Express every line of the material below as a Markdown table with the columns Number and Text, numbering the lines in order and skipping blank lines. Leave the pictures out of the table.

■ Provided information:
════════════════════
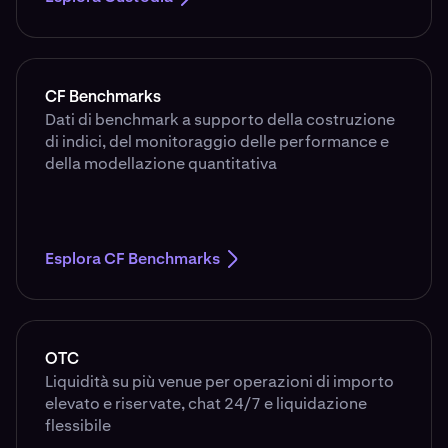
CF Benchmarks
Dati di benchmark a supporto della costruzione
di indici, del monitoraggio delle performance e
della modellazione quantitativa
Esplora CF Benchmarks
OTC
Liquidità su più venue per operazioni di importo
elevato e riservate, chat 24/7 e liquidazione
flessibile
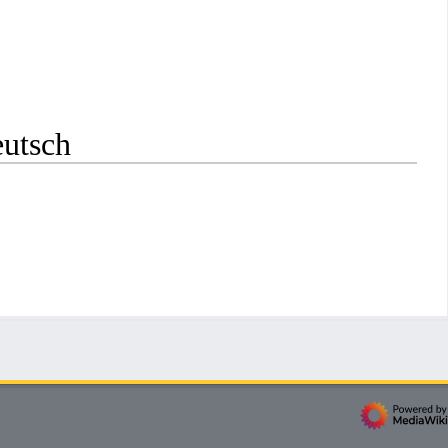
eutsch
════════════════════
■ Task response:
| Number | Text |
|---|---|
| 1 | CF Benchmarks |
| 2 | Dati di benchmark a supporto della costruzione |
| 3 | di indici, del monitoraggio delle performance e |
| 4 | della modellazione quantitativa |
| 5 | Esplora CF Benchmarks |
| 6 | OTC |
| 7 | Liquidità su più venue per operazioni di importo |
| 8 | elevato e riservate, chat 24/7 e liquidazione |
| 9 | flessibile |
| 10 | eutsch |